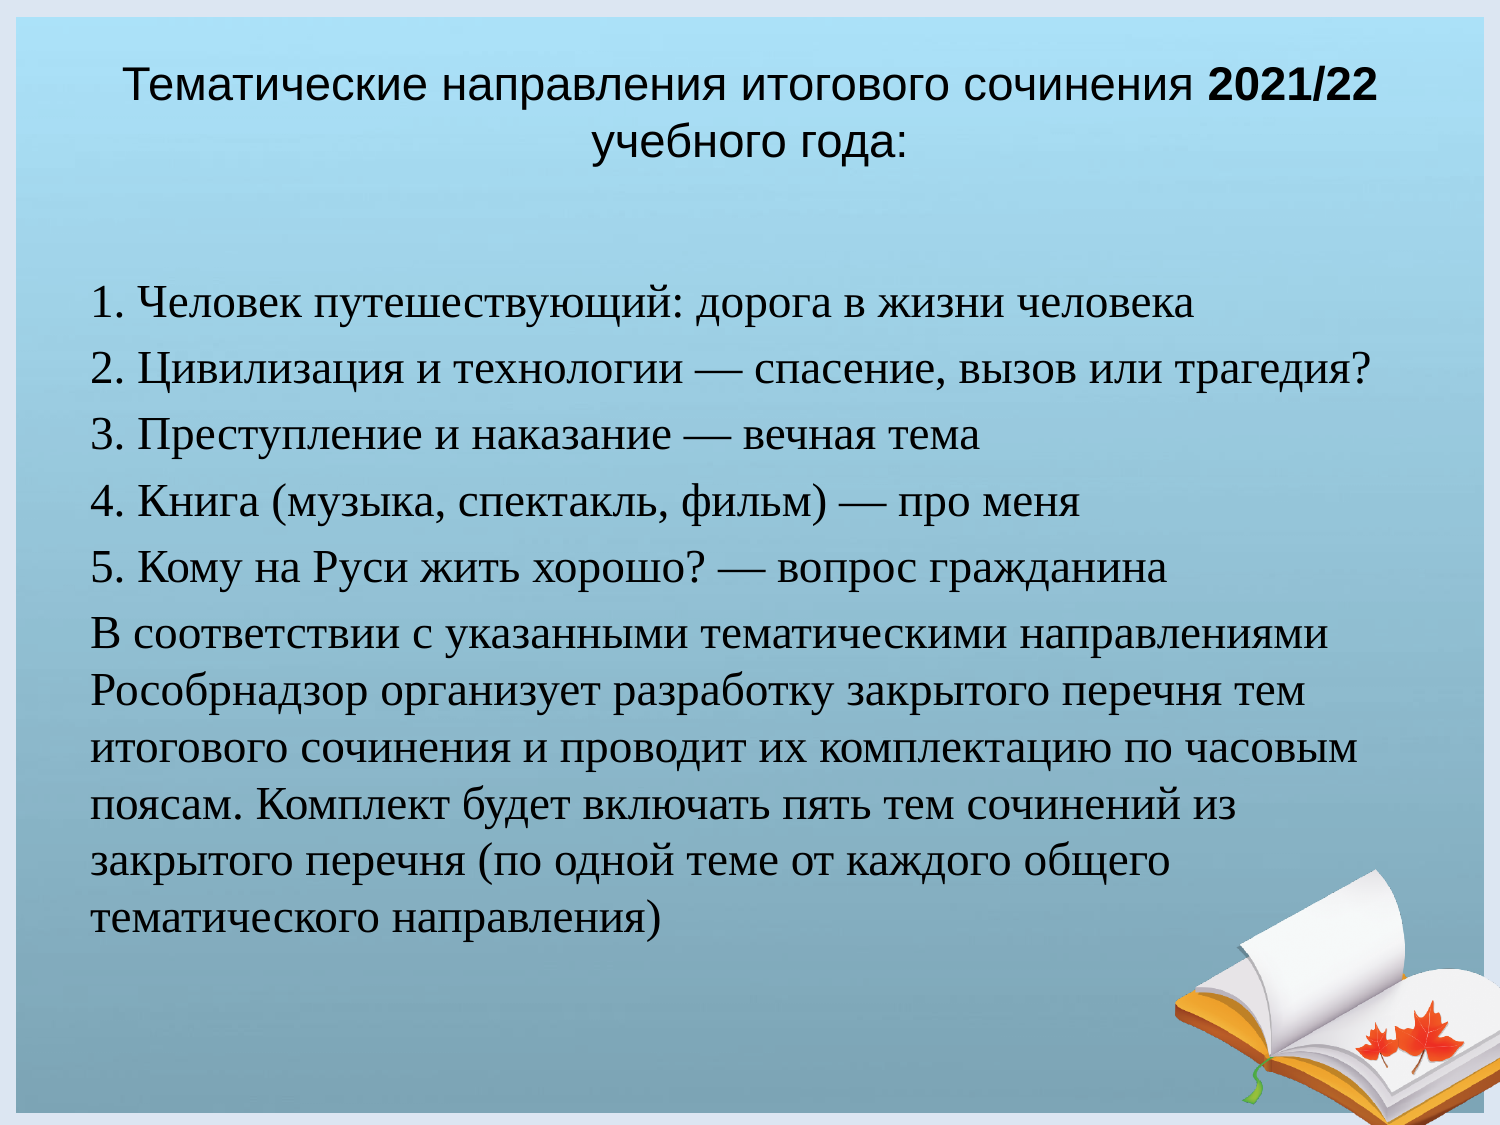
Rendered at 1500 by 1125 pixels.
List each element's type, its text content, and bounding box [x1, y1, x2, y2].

list 1. Человек путешествующий: дорога в жизни человека 2. Цивилизация и технологии — спасение, вызов или трагедия? 3. Преступление и наказание — вечная тема 4. Книга (музыка, спектакль, фильм) — про меня 5. Кому на Руси жить хорошо? — вопрос гражданина В соответствии с указанными тематическими направлениями Рособрнадзор организует разработку закрытого перечня тем итогового сочинения и проводит их комплектацию по часовым поясам. Комплект будет включать пять тем сочинений из закрытого перечня (по одной теме от каждого общего тематического направления) [75, 262, 1425, 1005]
title Тематические направления итогового сочинения 2021/22 учебного года: [75, 45, 1425, 233]
picture [1174, 868, 1500, 1125]
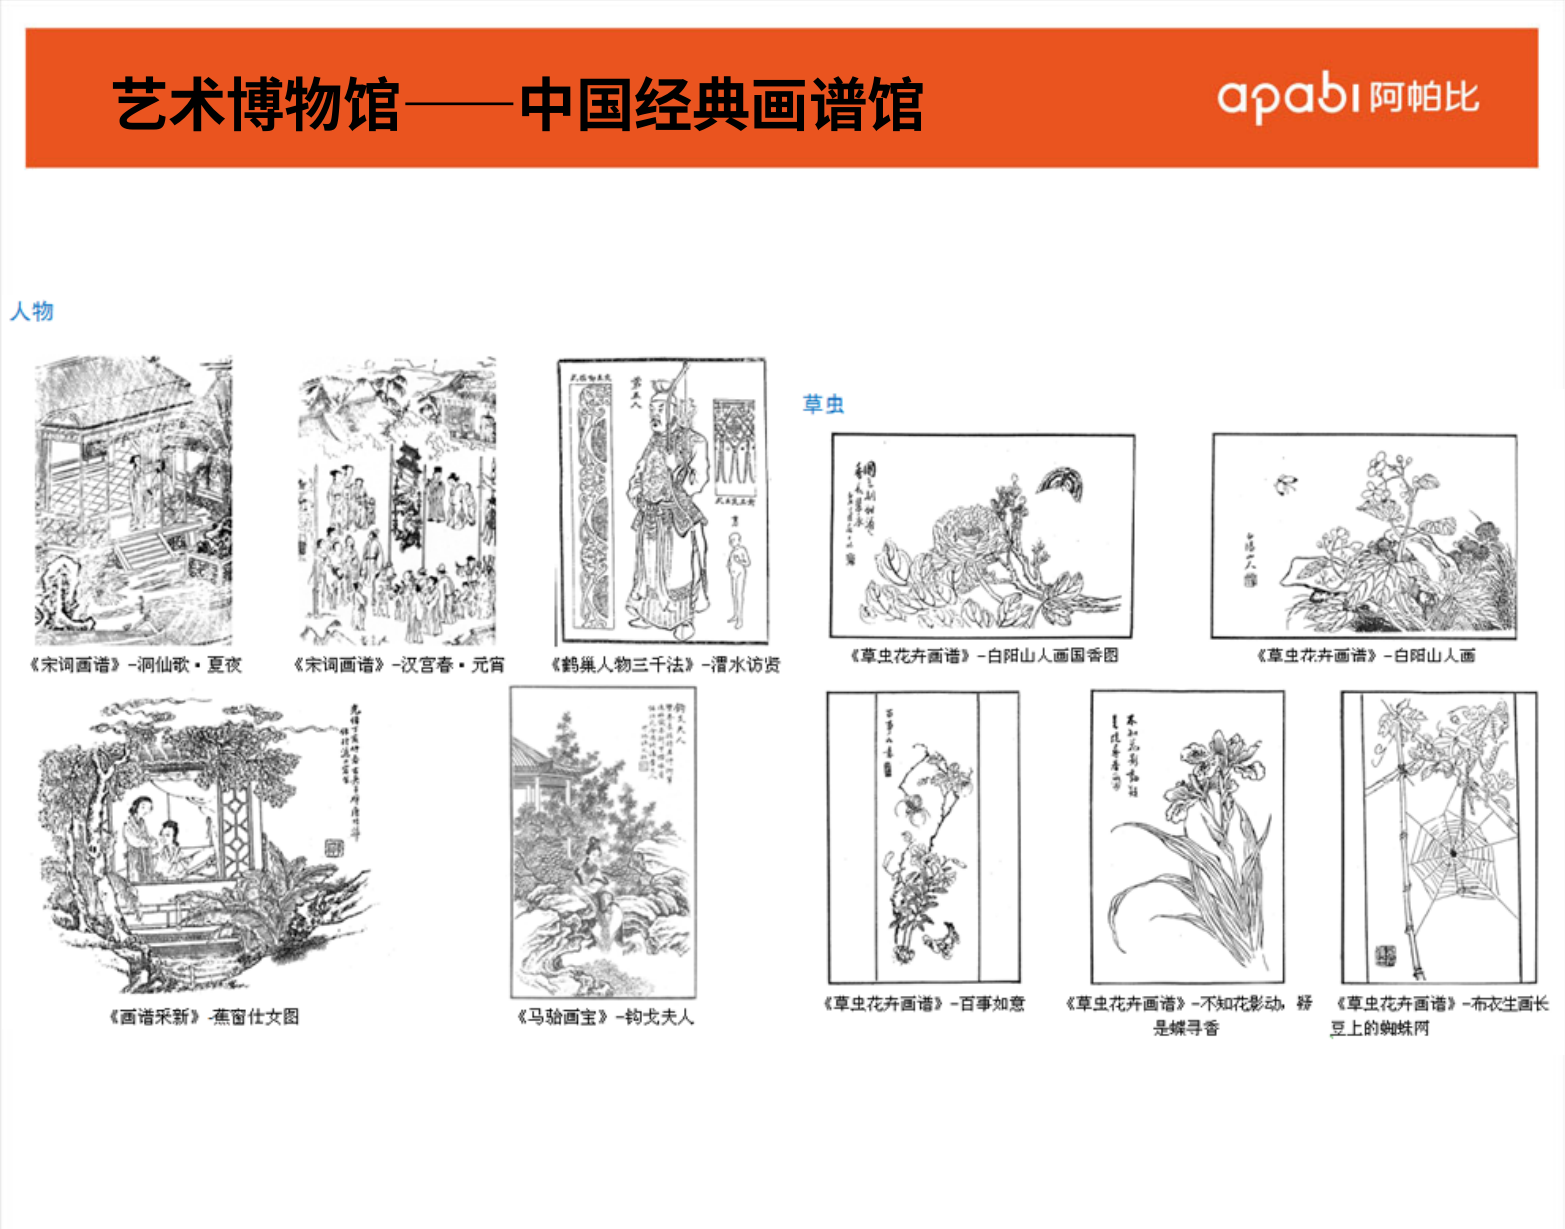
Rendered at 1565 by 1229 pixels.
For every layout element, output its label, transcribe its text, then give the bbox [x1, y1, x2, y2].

title 艺术博物馆——中国经典画谱馆 [93, 45, 1054, 162]
picture [0, 0, 1565, 1229]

========

### Task goal
Apart from its pictures, the material above should be repeated exactly.

### Response to the task
Rendered at 1500 by 1125 pixels.
List each element's type, its text content, and bounding box [x1, y1, x2, y2].

list 1. Человек путешествующий: дорога в жизни человека 2. Цивилизация и технологии — спасение, вызов или трагедия? 3. Преступление и наказание — вечная тема 4. Книга (музыка, спектакль, фильм) — про меня 5. Кому на Руси жить хорошо? — вопрос гражданина В соответствии с указанными тематическими направлениями Рособрнадзор организует разработку закрытого перечня тем итогового сочинения и проводит их комплектацию по часовым поясам. Комплект будет включать пять тем сочинений из закрытого перечня (по одной теме от каждого общего тематического направления) [75, 262, 1425, 1005]
title Тематические направления итогового сочинения 2021/22 учебного года: [75, 45, 1425, 233]
picture [1174, 868, 1500, 1125]
Rendered at 1565 by 1229 pixels.
For every layout element, output its label, transcribe its text, then give the bbox [x1, y1, x2, y2].

title 艺术博物馆——中国经典画谱馆 [93, 45, 1054, 162]
picture [0, 0, 1565, 1229]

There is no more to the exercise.